Give men a role as heads of families and you give them a motivation to work hard and be responsible. Take it away and you will see an decrease in the motivation of young men, not to mention: increase in taxes, increase in problems amongst children and the young (not just lack of male role models, but depression, drug abuse, crime and anti-social behavior), children will be more vulnerable (statistically, a step-father is more likely to abuse a child than a biological father) which itself leads to heightened, even hysterical, over-sensitivity to any adult-child interactions. Societies without the father-led nuclear family become ghettos, with miserable working women (often with children by different fathers), aimless men – usually sitting around drinking or doing drugs all day, and uncontrollable children.

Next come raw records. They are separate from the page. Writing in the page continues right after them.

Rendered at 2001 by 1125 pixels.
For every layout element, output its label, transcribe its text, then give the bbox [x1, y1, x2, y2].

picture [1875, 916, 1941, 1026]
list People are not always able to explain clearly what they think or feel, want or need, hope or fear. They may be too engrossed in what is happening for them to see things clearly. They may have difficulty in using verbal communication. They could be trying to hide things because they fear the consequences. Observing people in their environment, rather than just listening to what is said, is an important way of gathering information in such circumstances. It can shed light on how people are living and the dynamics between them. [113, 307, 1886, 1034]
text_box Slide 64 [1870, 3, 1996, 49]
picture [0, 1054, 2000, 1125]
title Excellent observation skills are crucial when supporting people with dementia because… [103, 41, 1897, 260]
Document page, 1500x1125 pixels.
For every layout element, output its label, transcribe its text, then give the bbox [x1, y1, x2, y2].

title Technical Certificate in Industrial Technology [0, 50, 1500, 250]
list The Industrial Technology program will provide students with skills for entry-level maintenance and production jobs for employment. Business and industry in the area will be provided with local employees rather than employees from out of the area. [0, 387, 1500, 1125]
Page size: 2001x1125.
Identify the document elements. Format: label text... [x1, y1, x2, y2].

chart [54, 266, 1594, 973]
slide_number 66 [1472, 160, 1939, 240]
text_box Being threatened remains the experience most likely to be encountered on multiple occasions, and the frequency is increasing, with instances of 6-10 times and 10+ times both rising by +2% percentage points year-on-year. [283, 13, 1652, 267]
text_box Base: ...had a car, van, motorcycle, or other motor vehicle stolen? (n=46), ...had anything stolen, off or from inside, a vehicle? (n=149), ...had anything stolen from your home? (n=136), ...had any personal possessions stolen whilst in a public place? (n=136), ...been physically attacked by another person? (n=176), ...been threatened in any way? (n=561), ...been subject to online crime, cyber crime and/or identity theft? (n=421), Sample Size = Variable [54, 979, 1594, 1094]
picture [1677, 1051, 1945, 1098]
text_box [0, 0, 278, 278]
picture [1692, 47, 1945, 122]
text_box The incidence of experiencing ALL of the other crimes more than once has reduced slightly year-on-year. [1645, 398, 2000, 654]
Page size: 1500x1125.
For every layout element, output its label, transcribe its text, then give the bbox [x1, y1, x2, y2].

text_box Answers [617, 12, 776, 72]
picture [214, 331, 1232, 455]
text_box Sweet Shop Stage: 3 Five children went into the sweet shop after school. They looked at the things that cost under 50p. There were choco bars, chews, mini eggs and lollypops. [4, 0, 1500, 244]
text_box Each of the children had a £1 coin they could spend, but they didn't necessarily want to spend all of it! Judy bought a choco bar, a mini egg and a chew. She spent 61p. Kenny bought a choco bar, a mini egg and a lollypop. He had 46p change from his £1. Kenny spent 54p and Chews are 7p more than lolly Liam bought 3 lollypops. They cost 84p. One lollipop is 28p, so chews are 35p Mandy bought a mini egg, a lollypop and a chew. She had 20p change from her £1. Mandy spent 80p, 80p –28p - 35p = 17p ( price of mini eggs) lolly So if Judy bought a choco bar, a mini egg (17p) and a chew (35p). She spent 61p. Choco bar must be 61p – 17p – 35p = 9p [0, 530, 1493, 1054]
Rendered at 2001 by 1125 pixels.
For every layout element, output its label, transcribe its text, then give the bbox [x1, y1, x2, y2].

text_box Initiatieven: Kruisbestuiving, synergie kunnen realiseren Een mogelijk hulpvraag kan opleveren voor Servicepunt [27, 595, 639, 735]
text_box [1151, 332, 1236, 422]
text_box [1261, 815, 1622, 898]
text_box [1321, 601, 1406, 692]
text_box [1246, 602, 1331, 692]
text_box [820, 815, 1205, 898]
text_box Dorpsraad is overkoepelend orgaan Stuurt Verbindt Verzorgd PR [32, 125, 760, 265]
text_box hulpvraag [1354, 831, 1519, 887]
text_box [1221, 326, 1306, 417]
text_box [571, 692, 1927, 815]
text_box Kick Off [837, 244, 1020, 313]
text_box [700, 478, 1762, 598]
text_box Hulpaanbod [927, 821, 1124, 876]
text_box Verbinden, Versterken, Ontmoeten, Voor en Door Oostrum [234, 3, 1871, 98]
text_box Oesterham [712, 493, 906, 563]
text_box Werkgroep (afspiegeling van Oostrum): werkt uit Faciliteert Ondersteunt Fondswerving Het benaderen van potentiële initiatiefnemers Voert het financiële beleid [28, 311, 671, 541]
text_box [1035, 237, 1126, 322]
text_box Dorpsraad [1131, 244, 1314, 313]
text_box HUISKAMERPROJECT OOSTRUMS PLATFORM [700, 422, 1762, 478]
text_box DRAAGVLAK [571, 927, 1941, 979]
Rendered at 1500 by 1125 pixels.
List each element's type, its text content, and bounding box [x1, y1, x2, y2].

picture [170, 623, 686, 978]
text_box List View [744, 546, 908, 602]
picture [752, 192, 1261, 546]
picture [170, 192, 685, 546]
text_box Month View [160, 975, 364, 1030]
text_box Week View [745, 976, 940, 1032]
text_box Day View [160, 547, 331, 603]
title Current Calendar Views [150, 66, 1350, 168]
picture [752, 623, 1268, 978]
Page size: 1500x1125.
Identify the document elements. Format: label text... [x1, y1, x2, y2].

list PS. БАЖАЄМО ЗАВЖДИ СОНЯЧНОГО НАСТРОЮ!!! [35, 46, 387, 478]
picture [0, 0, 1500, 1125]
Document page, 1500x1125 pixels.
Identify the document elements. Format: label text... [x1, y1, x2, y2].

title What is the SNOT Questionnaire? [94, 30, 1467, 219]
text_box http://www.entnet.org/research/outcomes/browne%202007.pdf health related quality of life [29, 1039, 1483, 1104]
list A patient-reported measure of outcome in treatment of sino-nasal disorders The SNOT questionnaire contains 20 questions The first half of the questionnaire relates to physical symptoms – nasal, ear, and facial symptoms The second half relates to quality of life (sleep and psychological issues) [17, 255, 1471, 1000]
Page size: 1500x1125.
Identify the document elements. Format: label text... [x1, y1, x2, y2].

I wish those who want a civilized and conservative society would wake up to the key role fatherhood plays. Solve this one problem and so many other problems would be dramatically lessened.

Monday, October 24, 2011

Thought of the moment

Currently, in many regions of the globe, we are seeing various outbreaks of civil unrest, in terms of unthinking rioting (London this summer), demonstrations against 'the system' (Greece, and the New York 'Occupy Wall Street' demos which are now spreading across the globe), and actual revolutions (the arab world). With the financial system seemingly breaking down across much of the Western world, I predict that this civil unrest is only going to escalate over the coming decade.

Whilst we live in such revolutionary times of change, there could be a better chance of men's rights activists in pushing forward some of the changes they would like to see. It seems to me that, whilst the banking systems are clearly in need of reform, the public in general is placing too much of the blame at the feet of the banks, and not enough blame on government overspending. The fact is that the Western countries are in trouble because they have been borrowing too much. The money that government spends, in the UK for example, on Welfare payments to single-mother-by-choice, on generous salaries and pensions to its own public-sector-employed staff (many of whom are in 'political' positions, forwarding a leftist, radical agenda, as opposed to doing practical, useful work), and in engaging in pre-emptory wars, far far exceeds that which they've spent on saving the banks. We need to start putting the case forward for reform to taxpayer's spending on these areas.

Tuesday, September 20, 2011

Misandry, the white feather campaign and World War 1

If the work of our finest War Poets is anything to go by, the target of their resentment was not so much the men at home as the women.

And yet feminists still manage to convince everyone that it was women who were uniquely oppressed in the past.

"The “feather girls” shared this delusion that the Great War was some glorious game. It was easy for them to accuse others of cowardice, knowing that they would never be forced to prove their own bravery."